- _PROBLEM_: Transcribe the part of the passage below on infrared spectra of oil samples that opens with the words "In turn, bands" and closes with "methylene group [40].".

- _SELECTED TEXT_:
┄┄┄┄┄┄┄┄┄┄┄┄┄┄┄┄┄┄┄┄

In turn, bands related to the vibrations of saturated esters C-C(=O)-O occur between 1240 and
1160 cm−1 (in our case approx. 1234–40 cm−1) [39], whereas for unsaturated esters, the vibrations are
more often generated at lower frequencies [9]. On the other hand, the O-C-O band originating from
primary alcohols appears in the region from 1100 to 1020 cm−1 (in our case approx. 1029–31 cm−1, as
mentioned above), whereas in the case of secondary alcohols, the band usually appears with the
maximum at approx. 1100 cm−1 (in our case 1090–1093 cm−1). Both types of esters descried above are
present in triglyceride particles. In the literature, the mentioned band (at approx. 1239–4 cm−1) has
been associated exclusively with out-of-plane bending vibrations of the methylene group [40].
Another two bands presented in Table 1 and Tables S1–S3 (in Supplementary Materials) (as
well as in Figures 1 and 2) are somewhat more difficult to identify: the maximum of the first band is
at approx. 1416–18 cm−1, and that of the second at approx. 1320 cm−1 (most likely a band broadening,
see Figures 1–4). The first group of vibrations with the maximum at approx. 1416–18 cm−1
(depending on the duration of the experiment) is often assigned to the vibrations of the methyl
groups in the aliphatic chains of the analyzed oils [36,40]. The second group of bands (most likely
band broadening or enhancement) with the maximum at approx. 1320 cm−1 (in all the samples—not
shown so as not to obscure the presentation) is observed simultaneously with the bands with the
maximum at approx. 980 cm−1 and lower wave numbers. It should be noted that the band at approx.
920 cm−1 (depending on duration of the experiment, i.e., more or less intensive), which appears in all
oil samples, is related to the stretching vibrations of cis-substituted olefin groups [35], or can be
connected with the vibrations of the vinyl group.
The oil samples examined at the initial stages of the experiment produced largely similar
spectra in the infrared range. Depending on the duration of the experiment (storage time,
irrespective of analogous storage conditions), the particular spectra started to reveal significant
differences in terms of the intensity and position of the respective bands (the shifts were not large
but very important; discussed further in the text). In each case, we observed the maximum
absorbance, which was clearly correlated to the particular storage conditions (i.e.,
duration/atmosphere and bottle color). All spectra in Figures 1–4 are shown analogically, and
indicate very evident ageing effects in the case of Moldavian dragonhead oil samples.
Other very important vibration regions were also observed with respect to the bands with
maxima at approx. 1745-1 cm−1, which were typical of the stretching vibrations of the carbonyl C=O
group [9] in ester groups. Next to the band (characteristic of the vibrations of the carbonyl group in
esters), we observed, on the lower wavenumber side, a clearly-visible enhancement with the
maximum at approx. 1700-15 cm−1 (whose intensity also increased together with the ageing effect),
which corresponded to the vibrations of a carbonyl group, but in this case, found in the acidic
groups of the analyzed samples [9].

┄┄┄┄┄┄┄┄┄┄┄┄┄┄┄┄┄┄┄┄

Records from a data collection
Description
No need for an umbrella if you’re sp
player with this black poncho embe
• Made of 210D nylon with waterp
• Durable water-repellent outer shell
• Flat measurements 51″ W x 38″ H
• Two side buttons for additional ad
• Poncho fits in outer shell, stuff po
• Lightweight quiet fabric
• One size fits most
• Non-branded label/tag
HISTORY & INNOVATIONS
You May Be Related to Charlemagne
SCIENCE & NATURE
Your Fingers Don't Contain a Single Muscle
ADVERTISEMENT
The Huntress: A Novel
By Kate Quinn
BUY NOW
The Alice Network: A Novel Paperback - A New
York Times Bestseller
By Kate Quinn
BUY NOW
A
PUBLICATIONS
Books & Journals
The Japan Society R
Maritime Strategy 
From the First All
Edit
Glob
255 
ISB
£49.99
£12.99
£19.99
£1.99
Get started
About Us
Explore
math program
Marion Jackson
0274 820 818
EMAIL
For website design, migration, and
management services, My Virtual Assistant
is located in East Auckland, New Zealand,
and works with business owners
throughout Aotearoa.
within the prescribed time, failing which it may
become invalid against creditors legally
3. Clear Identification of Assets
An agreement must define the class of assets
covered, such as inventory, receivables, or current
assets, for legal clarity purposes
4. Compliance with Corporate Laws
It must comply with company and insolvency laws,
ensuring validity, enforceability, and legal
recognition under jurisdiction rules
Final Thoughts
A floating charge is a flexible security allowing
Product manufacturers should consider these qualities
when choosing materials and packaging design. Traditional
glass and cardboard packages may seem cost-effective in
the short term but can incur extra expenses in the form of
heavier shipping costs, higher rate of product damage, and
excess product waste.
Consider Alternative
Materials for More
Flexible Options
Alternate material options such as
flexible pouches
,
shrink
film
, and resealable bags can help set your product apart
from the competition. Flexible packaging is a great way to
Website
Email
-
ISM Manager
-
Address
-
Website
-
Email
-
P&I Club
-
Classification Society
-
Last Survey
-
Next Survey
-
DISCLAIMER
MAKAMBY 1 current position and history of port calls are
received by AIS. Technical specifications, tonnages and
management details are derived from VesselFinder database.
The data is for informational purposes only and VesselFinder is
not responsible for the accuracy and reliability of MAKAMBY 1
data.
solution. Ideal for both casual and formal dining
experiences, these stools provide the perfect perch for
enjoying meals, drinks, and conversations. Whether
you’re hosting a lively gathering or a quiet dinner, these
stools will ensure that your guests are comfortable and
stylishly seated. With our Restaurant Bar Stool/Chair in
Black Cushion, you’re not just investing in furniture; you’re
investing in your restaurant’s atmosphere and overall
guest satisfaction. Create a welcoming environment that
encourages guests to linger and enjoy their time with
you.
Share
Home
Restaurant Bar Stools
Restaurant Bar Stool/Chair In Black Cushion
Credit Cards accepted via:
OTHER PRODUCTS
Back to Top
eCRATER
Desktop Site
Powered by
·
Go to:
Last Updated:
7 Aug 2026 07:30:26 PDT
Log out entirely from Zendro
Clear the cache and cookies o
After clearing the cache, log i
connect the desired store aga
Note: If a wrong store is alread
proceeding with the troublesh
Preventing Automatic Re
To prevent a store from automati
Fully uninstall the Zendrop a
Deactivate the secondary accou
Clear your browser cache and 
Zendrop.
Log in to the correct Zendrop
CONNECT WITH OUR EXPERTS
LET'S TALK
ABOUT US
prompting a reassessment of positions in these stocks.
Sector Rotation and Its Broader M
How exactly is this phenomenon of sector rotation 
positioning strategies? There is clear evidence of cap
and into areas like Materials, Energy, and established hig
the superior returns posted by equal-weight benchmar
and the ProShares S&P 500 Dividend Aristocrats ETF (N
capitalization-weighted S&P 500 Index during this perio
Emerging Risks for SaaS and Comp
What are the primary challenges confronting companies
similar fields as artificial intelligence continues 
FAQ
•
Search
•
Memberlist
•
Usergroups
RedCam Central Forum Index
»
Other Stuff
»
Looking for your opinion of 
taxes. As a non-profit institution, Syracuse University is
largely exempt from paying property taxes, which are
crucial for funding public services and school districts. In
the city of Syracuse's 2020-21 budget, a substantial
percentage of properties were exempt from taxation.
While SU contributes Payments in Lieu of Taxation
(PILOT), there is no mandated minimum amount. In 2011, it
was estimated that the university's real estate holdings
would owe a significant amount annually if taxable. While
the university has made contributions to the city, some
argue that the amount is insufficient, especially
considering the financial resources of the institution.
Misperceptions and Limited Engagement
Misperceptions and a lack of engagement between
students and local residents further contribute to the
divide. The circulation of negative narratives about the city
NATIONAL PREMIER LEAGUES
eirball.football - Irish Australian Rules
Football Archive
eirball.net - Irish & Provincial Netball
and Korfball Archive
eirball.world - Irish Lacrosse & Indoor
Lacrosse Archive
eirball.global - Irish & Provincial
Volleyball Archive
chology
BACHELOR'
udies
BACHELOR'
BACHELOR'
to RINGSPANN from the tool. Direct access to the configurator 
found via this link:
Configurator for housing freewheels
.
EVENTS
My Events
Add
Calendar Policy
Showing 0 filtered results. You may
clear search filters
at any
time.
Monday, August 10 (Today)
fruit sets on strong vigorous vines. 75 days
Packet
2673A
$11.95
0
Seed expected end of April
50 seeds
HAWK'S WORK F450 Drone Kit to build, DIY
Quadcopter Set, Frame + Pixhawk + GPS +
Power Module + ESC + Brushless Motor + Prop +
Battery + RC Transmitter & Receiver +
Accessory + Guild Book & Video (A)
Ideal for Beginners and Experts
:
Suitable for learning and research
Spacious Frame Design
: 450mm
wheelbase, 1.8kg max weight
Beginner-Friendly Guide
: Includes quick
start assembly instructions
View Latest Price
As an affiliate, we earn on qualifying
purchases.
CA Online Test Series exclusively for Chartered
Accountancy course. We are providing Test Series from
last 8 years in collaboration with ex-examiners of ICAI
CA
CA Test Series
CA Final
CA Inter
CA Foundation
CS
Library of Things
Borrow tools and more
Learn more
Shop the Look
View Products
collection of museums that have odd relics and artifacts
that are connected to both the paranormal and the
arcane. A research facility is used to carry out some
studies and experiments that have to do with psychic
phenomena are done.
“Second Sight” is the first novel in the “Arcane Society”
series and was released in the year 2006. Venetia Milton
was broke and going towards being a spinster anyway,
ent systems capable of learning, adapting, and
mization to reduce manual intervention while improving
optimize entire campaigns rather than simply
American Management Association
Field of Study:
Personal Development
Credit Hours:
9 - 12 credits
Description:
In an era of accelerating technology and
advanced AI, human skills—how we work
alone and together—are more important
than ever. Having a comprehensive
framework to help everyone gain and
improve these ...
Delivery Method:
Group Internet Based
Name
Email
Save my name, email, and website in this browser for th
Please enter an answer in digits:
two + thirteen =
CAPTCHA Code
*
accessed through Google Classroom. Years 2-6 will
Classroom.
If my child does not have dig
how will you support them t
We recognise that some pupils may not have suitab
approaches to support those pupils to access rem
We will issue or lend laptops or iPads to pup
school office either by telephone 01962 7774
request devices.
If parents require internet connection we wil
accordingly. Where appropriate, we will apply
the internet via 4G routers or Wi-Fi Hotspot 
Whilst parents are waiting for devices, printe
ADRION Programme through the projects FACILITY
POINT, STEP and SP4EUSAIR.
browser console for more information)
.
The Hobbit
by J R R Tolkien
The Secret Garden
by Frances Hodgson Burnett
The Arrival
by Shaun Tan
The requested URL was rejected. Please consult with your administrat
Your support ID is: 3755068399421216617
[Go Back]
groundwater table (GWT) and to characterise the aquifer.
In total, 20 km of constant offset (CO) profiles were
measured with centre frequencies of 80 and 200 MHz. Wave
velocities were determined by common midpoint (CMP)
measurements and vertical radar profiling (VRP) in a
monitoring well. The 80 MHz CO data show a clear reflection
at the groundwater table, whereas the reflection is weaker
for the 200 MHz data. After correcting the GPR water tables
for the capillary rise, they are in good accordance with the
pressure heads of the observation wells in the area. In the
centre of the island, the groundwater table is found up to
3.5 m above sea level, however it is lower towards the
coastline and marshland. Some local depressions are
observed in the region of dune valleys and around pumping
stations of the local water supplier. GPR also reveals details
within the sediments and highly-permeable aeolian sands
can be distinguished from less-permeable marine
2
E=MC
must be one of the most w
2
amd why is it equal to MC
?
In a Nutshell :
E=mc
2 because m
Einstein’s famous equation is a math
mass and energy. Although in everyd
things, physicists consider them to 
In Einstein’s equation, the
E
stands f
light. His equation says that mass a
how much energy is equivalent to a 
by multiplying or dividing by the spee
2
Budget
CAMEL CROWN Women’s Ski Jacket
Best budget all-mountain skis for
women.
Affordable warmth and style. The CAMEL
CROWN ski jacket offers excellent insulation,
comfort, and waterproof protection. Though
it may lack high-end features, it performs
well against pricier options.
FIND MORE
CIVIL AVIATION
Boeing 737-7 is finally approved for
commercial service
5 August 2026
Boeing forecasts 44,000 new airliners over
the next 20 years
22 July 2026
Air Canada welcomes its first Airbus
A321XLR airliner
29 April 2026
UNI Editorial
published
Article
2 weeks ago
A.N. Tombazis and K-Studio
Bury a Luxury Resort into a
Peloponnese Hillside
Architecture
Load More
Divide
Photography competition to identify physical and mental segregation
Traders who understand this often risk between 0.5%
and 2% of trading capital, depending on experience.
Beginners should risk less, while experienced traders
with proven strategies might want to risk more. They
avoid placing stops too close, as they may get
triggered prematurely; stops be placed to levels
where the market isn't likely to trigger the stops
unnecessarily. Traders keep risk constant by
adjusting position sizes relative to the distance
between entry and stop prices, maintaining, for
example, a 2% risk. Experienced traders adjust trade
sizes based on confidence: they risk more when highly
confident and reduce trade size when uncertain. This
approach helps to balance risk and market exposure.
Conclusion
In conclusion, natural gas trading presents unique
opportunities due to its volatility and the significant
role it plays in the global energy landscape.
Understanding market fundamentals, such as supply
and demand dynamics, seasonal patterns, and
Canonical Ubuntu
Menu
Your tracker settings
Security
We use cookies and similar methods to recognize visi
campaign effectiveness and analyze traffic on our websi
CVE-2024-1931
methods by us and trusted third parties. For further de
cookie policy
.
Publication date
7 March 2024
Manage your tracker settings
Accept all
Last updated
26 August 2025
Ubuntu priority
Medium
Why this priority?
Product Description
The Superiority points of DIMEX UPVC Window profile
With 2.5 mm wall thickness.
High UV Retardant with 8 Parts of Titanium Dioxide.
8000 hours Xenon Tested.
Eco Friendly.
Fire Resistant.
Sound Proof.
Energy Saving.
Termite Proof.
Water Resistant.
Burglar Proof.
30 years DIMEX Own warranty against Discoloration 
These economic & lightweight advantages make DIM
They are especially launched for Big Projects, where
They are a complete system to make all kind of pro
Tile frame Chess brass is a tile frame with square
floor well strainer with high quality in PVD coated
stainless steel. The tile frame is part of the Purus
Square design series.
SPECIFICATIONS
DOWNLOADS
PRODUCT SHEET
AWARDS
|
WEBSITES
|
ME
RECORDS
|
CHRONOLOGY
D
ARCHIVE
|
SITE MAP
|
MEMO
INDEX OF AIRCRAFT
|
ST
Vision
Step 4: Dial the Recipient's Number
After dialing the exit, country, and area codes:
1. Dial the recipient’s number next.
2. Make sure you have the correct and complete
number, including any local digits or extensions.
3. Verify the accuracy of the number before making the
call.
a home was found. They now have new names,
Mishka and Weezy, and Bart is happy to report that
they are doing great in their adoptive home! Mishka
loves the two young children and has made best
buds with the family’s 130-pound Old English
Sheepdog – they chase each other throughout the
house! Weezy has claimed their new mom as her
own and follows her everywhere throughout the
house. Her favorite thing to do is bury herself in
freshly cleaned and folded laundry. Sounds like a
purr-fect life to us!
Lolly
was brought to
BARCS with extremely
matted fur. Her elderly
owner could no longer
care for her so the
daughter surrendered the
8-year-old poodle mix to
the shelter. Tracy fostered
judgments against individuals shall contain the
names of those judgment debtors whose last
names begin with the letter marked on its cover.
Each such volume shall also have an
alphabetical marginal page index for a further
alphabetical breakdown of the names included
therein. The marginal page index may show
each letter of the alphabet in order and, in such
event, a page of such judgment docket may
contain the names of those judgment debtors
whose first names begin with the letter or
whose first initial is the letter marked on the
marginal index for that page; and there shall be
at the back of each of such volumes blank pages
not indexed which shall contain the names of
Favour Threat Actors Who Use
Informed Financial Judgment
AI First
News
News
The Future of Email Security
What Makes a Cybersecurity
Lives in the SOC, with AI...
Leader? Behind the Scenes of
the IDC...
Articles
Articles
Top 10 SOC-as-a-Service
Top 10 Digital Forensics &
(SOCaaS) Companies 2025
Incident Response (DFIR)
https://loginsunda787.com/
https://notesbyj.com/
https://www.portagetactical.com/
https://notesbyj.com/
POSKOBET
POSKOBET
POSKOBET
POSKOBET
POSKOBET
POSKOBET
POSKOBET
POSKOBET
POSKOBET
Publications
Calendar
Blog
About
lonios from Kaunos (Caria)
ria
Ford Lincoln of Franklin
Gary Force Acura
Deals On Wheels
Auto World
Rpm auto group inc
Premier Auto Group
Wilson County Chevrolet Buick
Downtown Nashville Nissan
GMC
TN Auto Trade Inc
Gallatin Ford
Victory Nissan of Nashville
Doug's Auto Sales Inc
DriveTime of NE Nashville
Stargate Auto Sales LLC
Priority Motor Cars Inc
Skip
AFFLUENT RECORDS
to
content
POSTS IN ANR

┄┄┄┄┄┄┄┄┄┄┄┄┄┄┄┄┄┄┄┄

- _RESPONSE AREA_:
In turn, bands related to the vibrations of saturated esters C-C(=O)-O occur between 1240 and
1160 cm−1 (in our case approx. 1234–40 cm−1) [39], whereas for unsaturated esters, the vibrations are
more often generated at lower frequencies [9]. On the other hand, the O-C-O band originating from
primary alcohols appears in the region from 1100 to 1020 cm−1 (in our case approx. 1029–31 cm−1, as
mentioned above), whereas in the case of secondary alcohols, the band usually appears with the
maximum at approx. 1100 cm−1 (in our case 1090–1093 cm−1). Both types of esters descried above are
present in triglyceride particles. In the literature, the mentioned band (at approx. 1239–4 cm−1) has
been associated exclusively with out-of-plane bending vibrations of the methylene group [40].